De EventHubBufferedProducerClient
publiceert gebeurtenissen niet onmiddellijk.
In plaats daarvan worden gebeurtenissen gebufferd, zodat ze efficiënt kunnen worden gebatcheerd en gepubliceerd wanneer de batch vol is of de maxWaitTimeInMs
is verstreken zonder nieuwe gebeurtenissen.
Afhankelijk van de opties die zijn opgegeven wanneer gebeurtenissen worden ge enqueued, kunnen ze automatisch worden toegewezen aan een partitie, gegroepeerd op basis van de opgegeven partitiesleutel of een specifiek aangevraagde partitie toegewezen.
Dit model is bedoeld om de belasting van batchbeheer te verschuiven van bellers, ten koste van niet-deterministische timing, voor wanneer gebeurtenissen worden gepubliceerd. Er zijn ook aanvullende afwegingen om rekening mee te houden:
- Als de toepassing vastloopt, zijn gebeurtenissen in de buffer niet gepubliceerd.
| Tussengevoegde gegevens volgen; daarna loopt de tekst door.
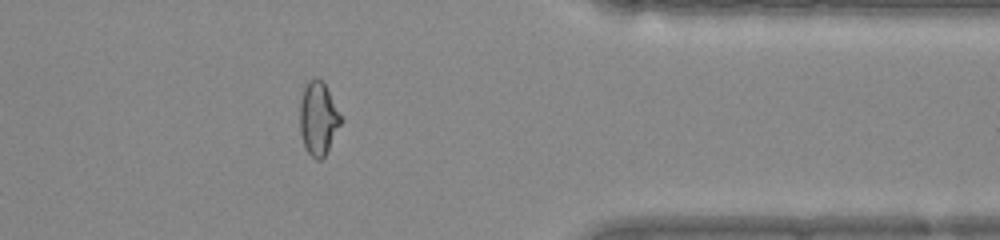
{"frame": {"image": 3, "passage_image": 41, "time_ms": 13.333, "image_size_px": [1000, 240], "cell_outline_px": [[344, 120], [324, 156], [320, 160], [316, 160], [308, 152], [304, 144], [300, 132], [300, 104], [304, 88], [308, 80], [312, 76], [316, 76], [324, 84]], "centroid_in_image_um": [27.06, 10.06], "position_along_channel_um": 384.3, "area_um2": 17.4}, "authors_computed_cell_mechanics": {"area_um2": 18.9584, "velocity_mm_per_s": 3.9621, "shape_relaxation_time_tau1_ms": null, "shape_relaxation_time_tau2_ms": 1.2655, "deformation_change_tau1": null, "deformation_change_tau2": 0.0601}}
Om gegevensverlies te voorkomen, worden bellers aangemoedigd om de voortgang van het publiceren bij te houden met behulp van de
onSendEventsSuccessHandler
enonSendEventsErrorHandler
handlers. - Gebeurtenissen die een partitiesleutel opgeven, kunnen aan een andere partitie worden toegewezen dan aan gebeurtenissen die dezelfde sleutel gebruiken bij andere producenten.
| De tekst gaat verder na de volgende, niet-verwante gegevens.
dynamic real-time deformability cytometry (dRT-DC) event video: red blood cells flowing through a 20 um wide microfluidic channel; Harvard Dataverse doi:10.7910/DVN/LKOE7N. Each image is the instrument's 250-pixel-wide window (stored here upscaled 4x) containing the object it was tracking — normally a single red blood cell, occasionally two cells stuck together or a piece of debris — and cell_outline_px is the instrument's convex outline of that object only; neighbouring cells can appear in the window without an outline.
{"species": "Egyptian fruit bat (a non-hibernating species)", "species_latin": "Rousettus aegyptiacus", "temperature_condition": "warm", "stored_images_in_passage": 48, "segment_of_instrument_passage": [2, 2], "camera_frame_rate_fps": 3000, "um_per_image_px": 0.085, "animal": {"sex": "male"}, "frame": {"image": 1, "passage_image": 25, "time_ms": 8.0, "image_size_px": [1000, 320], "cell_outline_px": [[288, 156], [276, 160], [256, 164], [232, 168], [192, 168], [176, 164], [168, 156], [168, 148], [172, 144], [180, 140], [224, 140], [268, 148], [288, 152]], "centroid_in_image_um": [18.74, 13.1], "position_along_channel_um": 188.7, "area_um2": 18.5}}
- In het onwaarschijnlijke geval dat een partitie tijdelijk niet beschikbaar is, kan het
EventHubBufferedProducerClient
langer duren om te herstellen dan andere producenten.
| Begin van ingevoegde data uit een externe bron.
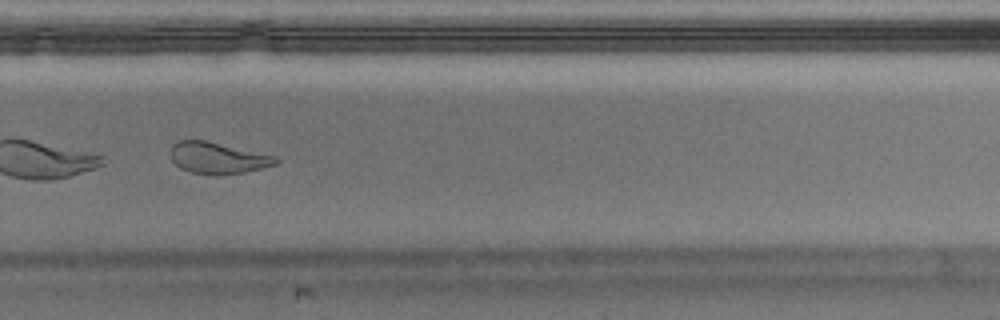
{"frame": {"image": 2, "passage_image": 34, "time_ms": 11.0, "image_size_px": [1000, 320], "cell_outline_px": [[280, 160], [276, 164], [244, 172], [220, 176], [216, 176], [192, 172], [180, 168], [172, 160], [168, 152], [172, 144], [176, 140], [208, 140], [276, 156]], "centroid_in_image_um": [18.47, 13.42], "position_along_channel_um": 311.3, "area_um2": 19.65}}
In scenario's waarin het belangrijk is dat gebeurtenissen onmiddellijk worden gepubliceerd met een deterministisch resultaat, moet u ervoor zorgen dat partitiesleutels worden toegewezen aan een partitie die consistent is met andere uitgevers, of wanneer het maximaliseren van de beschikbaarheid een vereiste is, met behulp van de EventHubProducerClient
wordt aanbevolen.
Constructors
Event |
De |
Event |
De |
Event |
De |
Eigenschappen
event |
De naam van het Event Hub-exemplaar waarvoor deze client wordt gemaakt. |
fully |
De volledig gekwalificeerde naamruimte van het Event Hub-exemplaar waarvoor deze client wordt gemaakt. Dit is waarschijnlijk vergelijkbaar met .servicebus.windows.net. |
identifier | De naam die wordt gebruikt om deze EventHubBufferedProducerClient te identificeren. Als dit niet is opgegeven of leeg is, wordt er een willekeurige unieke gegenereerd. |
Methoden
close(Buffered |
Sluit de AMQP-verbinding met het Event Hub-exemplaar en retourneert een belofte die wordt opgelost wanneer de verbinding is verbroken. Hiermee wordt gewacht tot er enqueued gebeurtenissen naar de service worden leeggemaakt voordat de verbinding wordt gesloten.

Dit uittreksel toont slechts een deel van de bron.